Vietnamese Doan Thi Huong, 29, and Indonesian Siti Aisyah, 25, are accused of rubbing the chemical onto his face.
The pair say, tricked by North Korean agents, they thought it was a TV prank.
Pyongyang has denied any involvement in the killing, but Malaysian authorities maintain that four North Korean men, believed to be spies involved in the murder, fled Malaysia the same day.
The incident led to a bitter diplomatic row and strained the once cordial tiesbetween North Korea and Malaysia, which expelled each other's ambassadors.
What happened at court?
The trial has been eight months in the making and the two women are the only suspects actually charged with the murder of Kim Jong-nam.
With their heads bowed and wearing handcuffs and bullet-proof vests, the women walked past a horde of journalists gathered outside the court in Shah Alam, outside of Kuala Lumpur, reported the AFP news agency.
After the charges were read to them in court in Indonesian and Vietnamese, the two women entered their pleas through interpreters.
If found guilty, the women face the death penalty. Their defence lawyers are likely to argue that the real culprits are North Korean agents, who left Malaysia.
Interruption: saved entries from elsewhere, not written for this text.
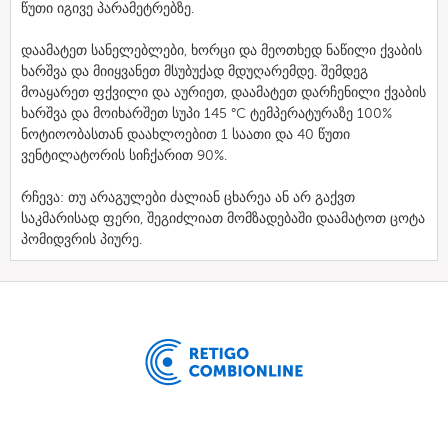
წუთი იგივე პარამეტრებზე.
დაამატეთ სანელებლები, ხორცი და მეოთხედ ნაწილი ქვაბის
ხარშვა და მიიყვანეთ მსუბუქად მდუღარემდე. შემდეგ
მოაყარეთ ფქვილი და აურიეთ, დაამატეთ დარჩენილი ქვაბის
ხარშვა და მოიხარშეთ სუპი 145 °C ტემპერატურაზე 100%
ნოტიოობასთან დაახლოებით 1 საათი და 40 წუთი
ვენტილატორის სიჩქარით 90%.
რჩევა: თუ არაგულები ძალიან ცხარეა ან არ გაქვთ
საკმარისად ფერი, შეგიძლიათ მომზადებაში დაამატოთ ცოტა
პომიდვრის პიურე.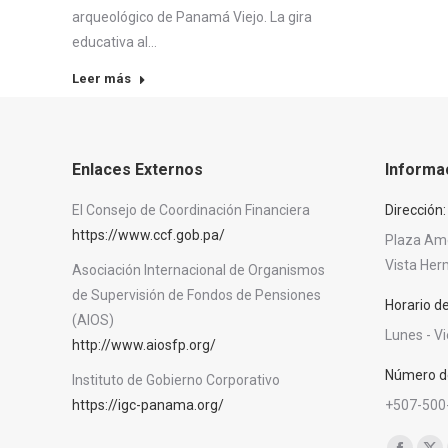
arqueológico de Panamá Viejo. La gira
educativa al…
Leer más
Enlaces Externos
Informa
El Consejo de Coordinación Financiera
Dirección:
https://www.ccf.gob.pa/
Plaza Amér
Vista He
Asociación Internacional de Organismos
de Supervisión de Fondos de Pensiones
Horario d
(AIOS)
Lunes - V
http://www.aiosfp.org/
Número de
Instituto de Gobierno Corporativo
https://igc-panama.org/
+507-500
Encuéntra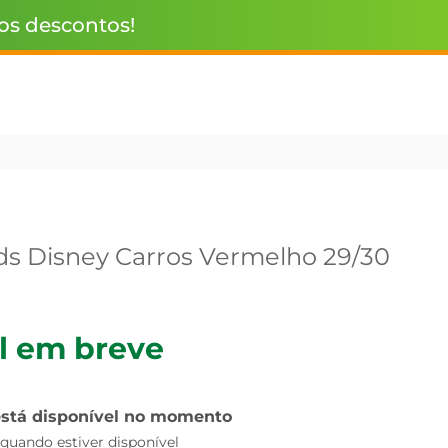
 os descontos!
ds Disney Carros Vermelho 29/30
l em breve
está disponível no momento
uando estiver disponível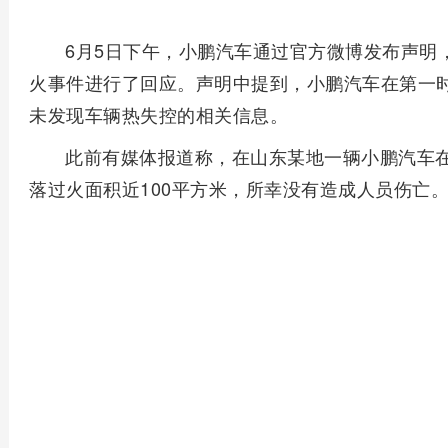
6月5日下午，小鹏汽车通过官方微博发布声明
火事件进行了回应。声明中提到，小鹏汽车在第一
未发现车辆热失控的相关信息。
此前有媒体报道称，在山东某地一辆小鹏汽车
落过火面积近100平方米，所幸没有造成人员伤亡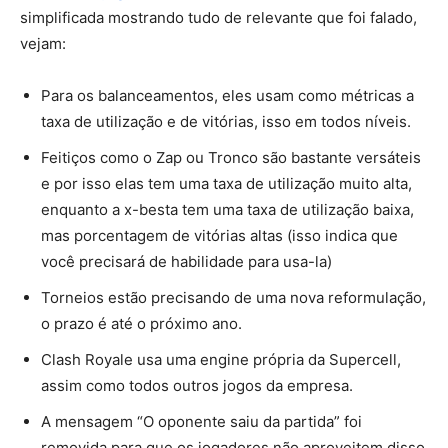
simplificada mostrando tudo de relevante que foi falado,
vejam:
Para os balanceamentos, eles usam como métricas a
taxa de utilização e de vitórias, isso em todos níveis.
Feitiços como o Zap ou Tronco são bastante versáteis
e por isso elas tem uma taxa de utilização muito alta,
enquanto a x-besta tem uma taxa de utilização baixa,
mas porcentagem de vitórias altas (isso indica que
você precisará de habilidade para usa-la)
Torneios estão precisando de uma nova reformulação,
o prazo é até o próximo ano.
Clash Royale usa uma engine própria da Supercell,
assim como todos outros jogos da empresa.
A mensagem “O oponente saiu da partida” foi
removida para que os jogadores não aproveitem disso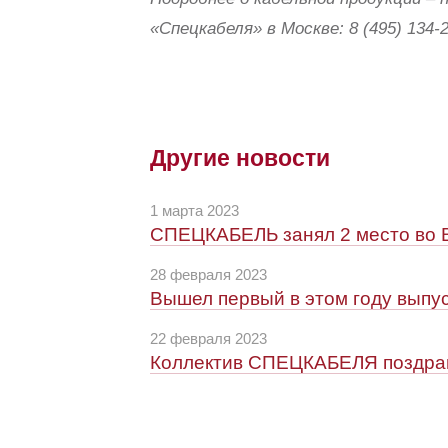
«Спецкабеля» в Москве: 8 (495) 134-2
Другие новости
1 марта 2023
СПЕЦКАБЕЛЬ занял 2 место во 
28 февраля 2023
Вышел первый в этом году выпус
22 февраля 2023
Коллектив СПЕЦКАБЕЛЯ поздрав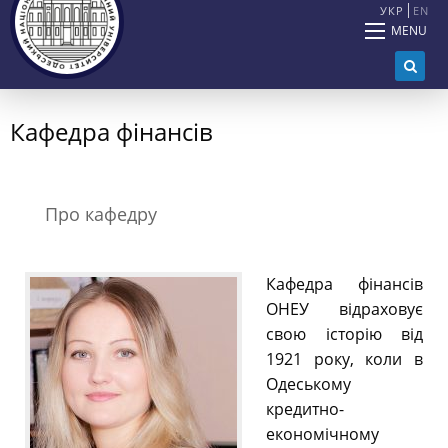
УКР
EN
MENU
Кафедра фінансів
Про кафедру
Кафедра фінансів
ОНЕУ відраховує
свою історію від
1921 року, коли в
Одеському
кредитно-
економічному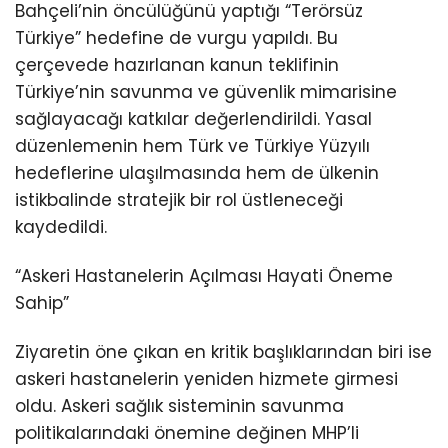
Bahçeli’nin öncülüğünü yaptığı “Terörsüz
Türkiye” hedefine de vurgu yapıldı. Bu
çerçevede hazırlanan kanun teklifinin
Türkiye’nin savunma ve güvenlik mimarisine
sağlayacağı katkılar değerlendirildi. Yasal
düzenlemenin hem Türk ve Türkiye Yüzyılı
hedeflerine ulaşılmasında hem de ülkenin
istikbalinde stratejik bir rol üstleneceği
kaydedildi.
“Askeri Hastanelerin Açılması Hayati Öneme
Sahip”
Ziyaretin öne çıkan en kritik başlıklarından biri ise
askeri hastanelerin yeniden hizmete girmesi
oldu. Askeri sağlık sisteminin savunma
politikalarındaki önemine değinen MHP’li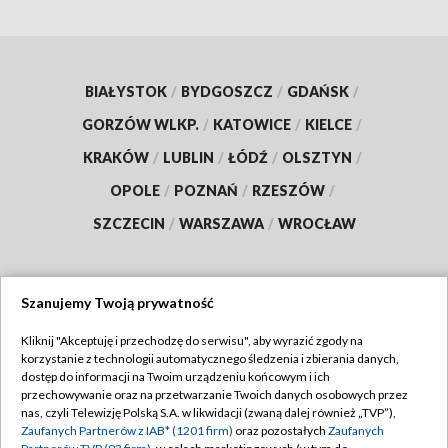
BIAŁYSTOK
/
BYDGOSZCZ
/
GDAŃSK
/
GORZÓW WLKP.
/
KATOWICE
/
KIELCE
/
KRAKÓW
/
LUBLIN
/
ŁÓDŹ
/
OLSZTYN
/
OPOLE
/
POZNAŃ
/
RZESZÓW
/
SZCZECIN
/
WARSZAWA
/
WROCŁAW
Szanujemy Twoją prywatność
Dołącz do nas:
Kliknij "Akceptuję i przechodzę do serwisu", aby wyrazić zgody na
korzystanie z technologii automatycznego śledzenia i zbierania danych,
TVP
dostęp do informacji na Twoim urządzeniu końcowym i ich
Abonament TVP
przechowywanie oraz na przetwarzanie Twoich danych osobowych przez
Regulamin TVP
nas, czyli Telewizję Polską S.A. w likwidacji (zwaną dalej również „TVP”),
Emisja w TVP
Polityka prywatności
Zaufanych Partnerów z IAB* (1201 firm)
oraz pozostałych
Zaufanych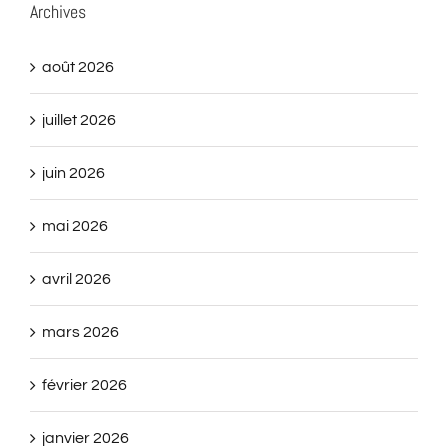
Archives
août 2026
juillet 2026
juin 2026
mai 2026
avril 2026
mars 2026
février 2026
janvier 2026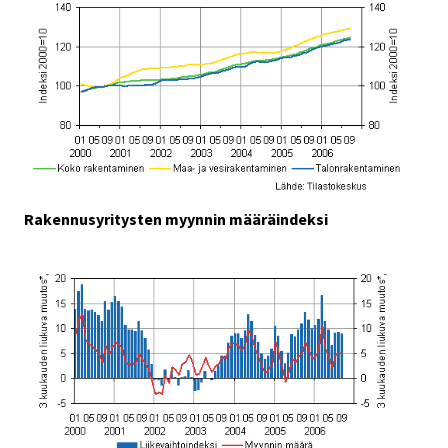
Rakennusyritysten myynnin määräindeksi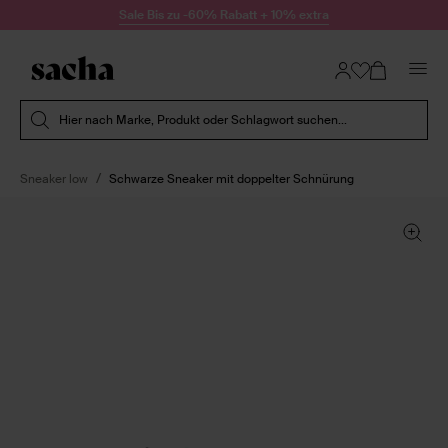
Zum Inhalt springen
Sale Bis zu -60% Rabatt + 10% extra
Suche absenden
Hier nach Marke, Produkt oder Schlagwort suchen...
Sneaker low
Schwarze Sneaker mit doppelter Schnürung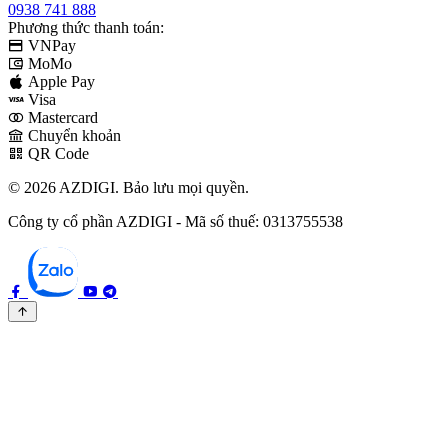
0938 741 888
Phương thức thanh toán:
VNPay
MoMo
Apple Pay
Visa
Mastercard
Chuyển khoản
QR Code
© 2026 AZDIGI. Bảo lưu mọi quyền.
Công ty cổ phần AZDIGI - Mã số thuế: 0313755538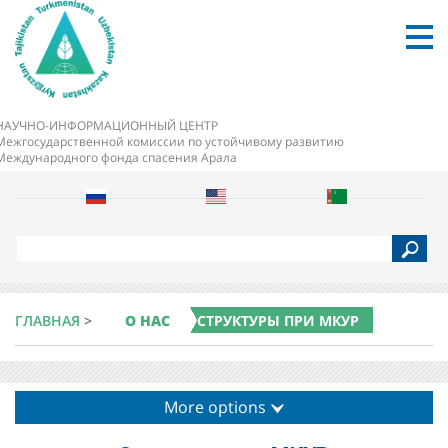
НАУЧНО-ИНФОРМАЦИОННЫЙ ЦЕНТР
Межгосударственной комиссии по устойчивому развитию
Международного фонда спасения Арала
S
e
a
r
c
ГЛАВНАЯ
>
О НАС
СТРУКТУРЫ ПРИ МКУР
h
More options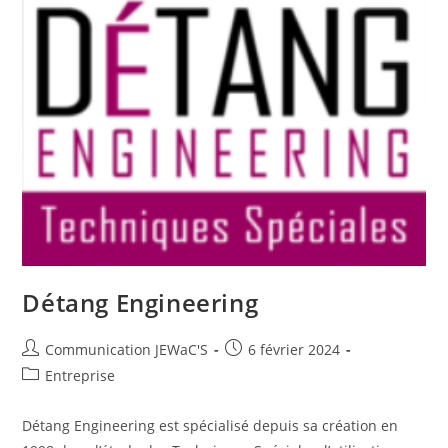
Détang Engineering
Communication JEWaC'S
6 février 2024
Entreprise
Détang Engineering est spécialisé depuis sa création en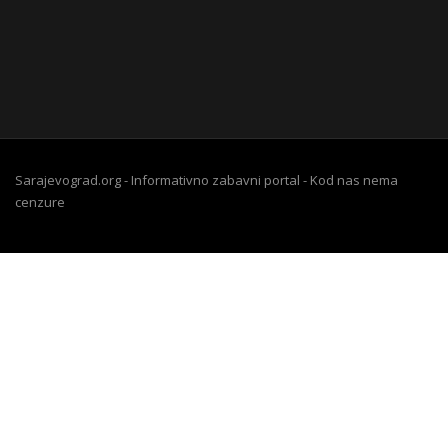
Sarajevograd.org - Informativno zabavni portal - Kod nas nema
cenzure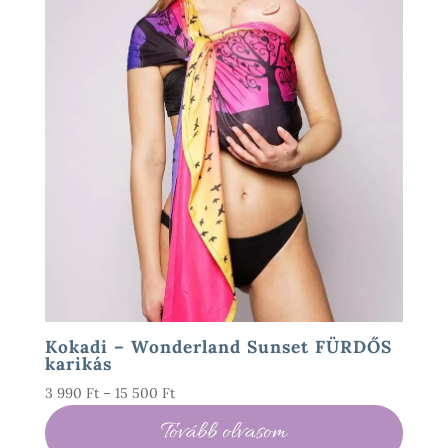
Kokadi – Wonderland Sunset FÜRDŐS
karikás
Ártartomány:
3 990
Ft
–
15 500
Ft
3
Tovább olvasom
990 Ft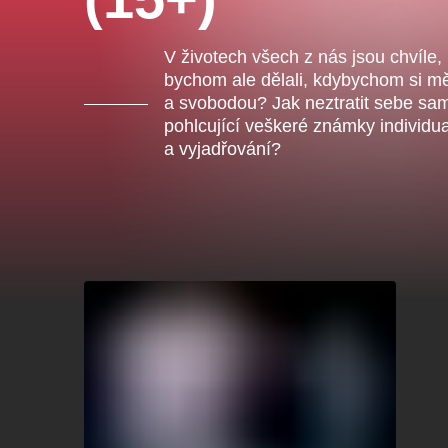
Ce
ka
V životech všech z nás jsou chvíle, 
bychom ale dělali, kdybychom si mě
a svobodou? Jak neztratit sebe sama 
Ostatní hledají
pohlcující veškeré známky individu
a vyjadřování?
Nejnavštěvovanější
doporučujeme
premiéra
divadlopluto
djkt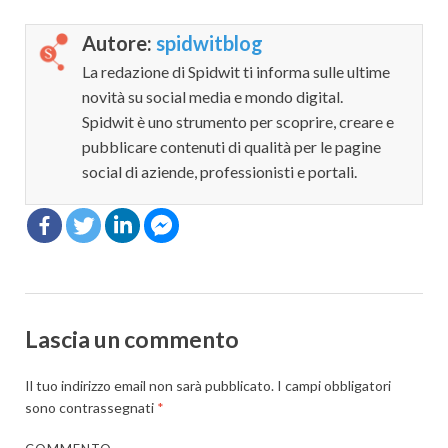
Autore:
spidwitblog
La redazione di Spidwit ti informa sulle ultime
novità su social media e mondo digital.
Spidwit è uno strumento per scoprire, creare e
pubblicare contenuti di qualità per le pagine
social di aziende, professionisti e portali.
Lascia un commento
Il tuo indirizzo email non sarà pubblicato.
I campi obbligatori
sono contrassegnati
*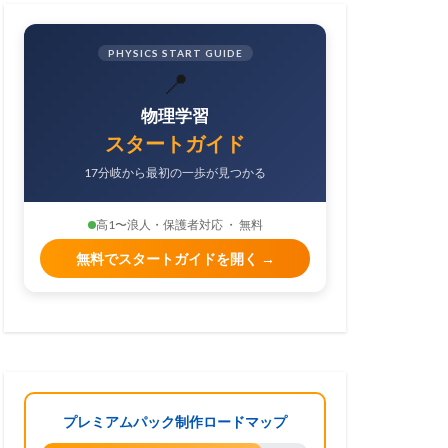
PHYSICS START GUIDE
📍
物理学習
スタートガイド
17分岐から最初の一歩が見つかる
高1〜浪人・保護者対応 ・ 無料
無料でスタートガイドを開く →
プレミアムパック制作ロードマップ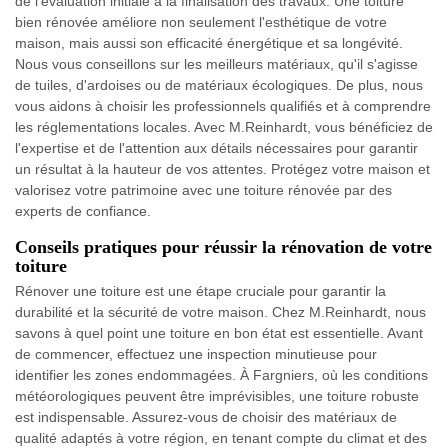
de l'évaluation initiale à la finalisation des travaux. Une toiture
bien rénovée améliore non seulement l'esthétique de votre
maison, mais aussi son efficacité énergétique et sa longévité.
Nous vous conseillons sur les meilleurs matériaux, qu'il s'agisse
de tuiles, d'ardoises ou de matériaux écologiques. De plus, nous
vous aidons à choisir les professionnels qualifiés et à comprendre
les réglementations locales. Avec M.Reinhardt, vous bénéficiez de
l'expertise et de l'attention aux détails nécessaires pour garantir
un résultat à la hauteur de vos attentes. Protégez votre maison et
valorisez votre patrimoine avec une toiture rénovée par des
experts de confiance.
Conseils pratiques pour réussir la rénovation de votre
toiture
Rénover une toiture est une étape cruciale pour garantir la
durabilité et la sécurité de votre maison. Chez M.Reinhardt, nous
savons à quel point une toiture en bon état est essentielle. Avant
de commencer, effectuez une inspection minutieuse pour
identifier les zones endommagées. À Fargniers, où les conditions
météorologiques peuvent être imprévisibles, une toiture robuste
est indispensable. Assurez-vous de choisir des matériaux de
qualité adaptés à votre région, en tenant compte du climat et des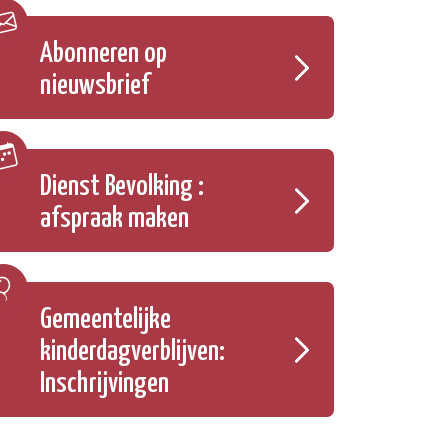
Abonneren op
nieuwsbrief
Dienst Bevolking :
afspraak maken
Gemeentelijke
kinderdagverblijven:
Inschrijvingen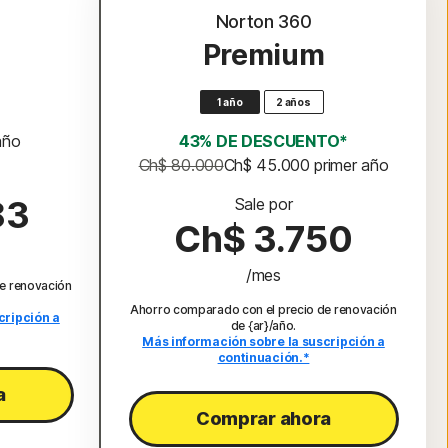
Norton 360
Premium
1 año
2 años
 año
43% DE DESCUENTO*
Ch$ 80.000
Ch$ 45.000
 primer año
83
Sale por
Ch$ 3.750
/mes
e renovación
Ahorro comparado con el precio de renovación
cripción a
de {ar}/año.
Más información sobre la suscripción a
continuación.*
a
Comprar ahora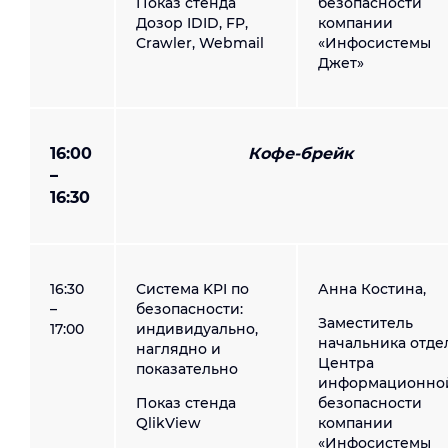
Показ стенда
безопасности
Дозор IDID, FP,
компании
Crawler, Webmail
«Инфосистемы
Джет»
16:00
Кофе-брейк
–
16:30
16:30
Система KPI по
Анна Костина,
–
безопасности:
Заместитель
17:00
индивидуально,
начальника отде
наглядно и
Центра
показательно
информационно
Показ стенда
безопасности
QlikView
компании
«Инфосистемы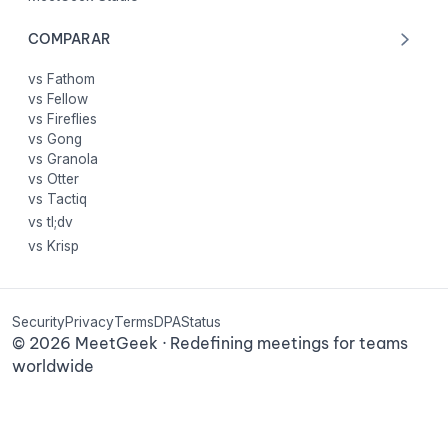
COMPARAR
vs Fathom
vs Fellow
vs Fireflies
vs Gong
vs Granola
vs Otter
vs Tactiq
vs tl;dv
vs Krisp
Security
Privacy
Terms
DPA
Status
©
2026
MeetGeek · Redefining meetings for teams
worldwide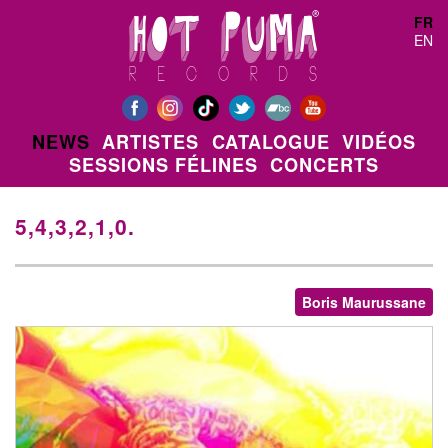
Aller au contenu principal
FR
EN
NEWS
ARTISTES
CATALOGUE
VIDÉOS
SESSIONS FÉLINES
CONCERTS
5,4,3,2,1,0.
Boris Maurussane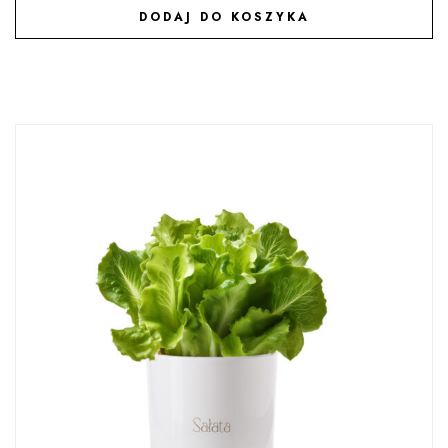
DODAJ DO KOSZYKA
DODAJ DO ULUBIONYCH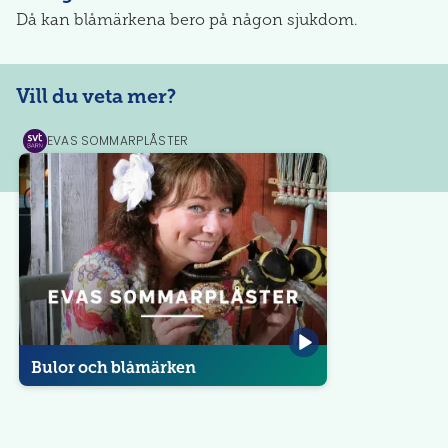
Då kan blåmärkena bero på någon sjukdom.
Vill du veta mer?
EVAS SOMMARPLÅSTER
SVT
Play
Bulor och blåmärken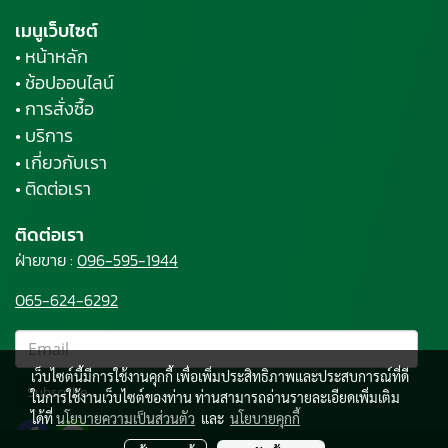
เมนูเว็บไซต์
• หน้าหลัก
• ช้อปออนไลน์
• การสั่งซื้อ
• บริการ
• เกี่ยวกับเรา
• ติดต่อเรา
ติดต่อเรา
ฝ่ายขาย :
096-595-1944
065-624-6292
เว็บไซต์นี้มีการใช้งานคุกกี้ เพื่อเพิ่มประสิทธิภาพและประสบการณ์ที่ดี
Subscribe
ในการใช้งานเว็บไซต์ของท่าน ท่านสามารถอ่านรายละเอียดเพิ่มเติม
ได้ที่
นโยบายความเป็นส่วนตัว
และ
นโยบายคุกกี้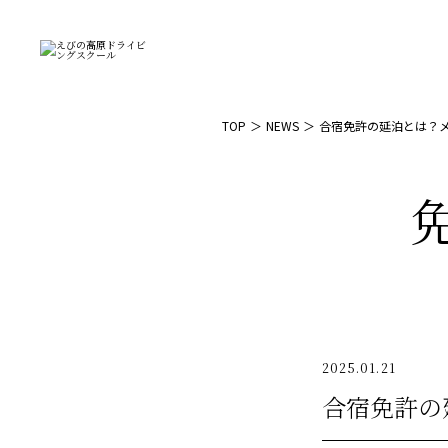
TOP
NEWS
合宿免許の延泊とは？
2025.01.21
合宿免許の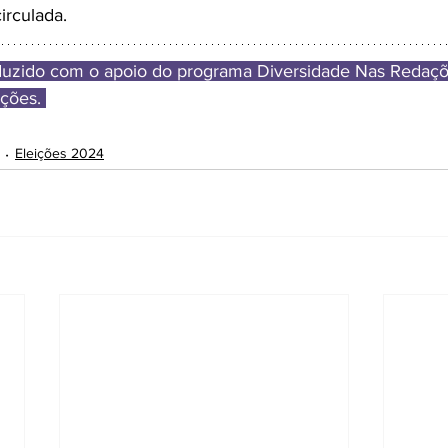
irculada. 
oduzido com o apoio do programa Diversidade Nas Redaçõ
ções. 
Eleições 2024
But in his opening remarks, the prosecutor said he aims to prove that the women, along with the four North Korean men still at large, intended to murder Mr Kim.
Why was the murder so shocking?
The murder is notable for its sheer audacity, taking place as it did mid-morning in full view of all the security cameras at Kuala Lumpur's airport.
On 13 February the two women were seen threading through crowds of people and accosting Mr Kim, before rubbing their hands on his face.
Then there was the speed with which Mr Kim died. Immediately after the attack he sought help from airport staff, who led him to a clinic, but he collapsed and died just minutes later.
After an autopsy, Malaysian authorities announced he was killed by VX, a toxin so lethal that it is classified as a weapon of mass destruction by the United Nations.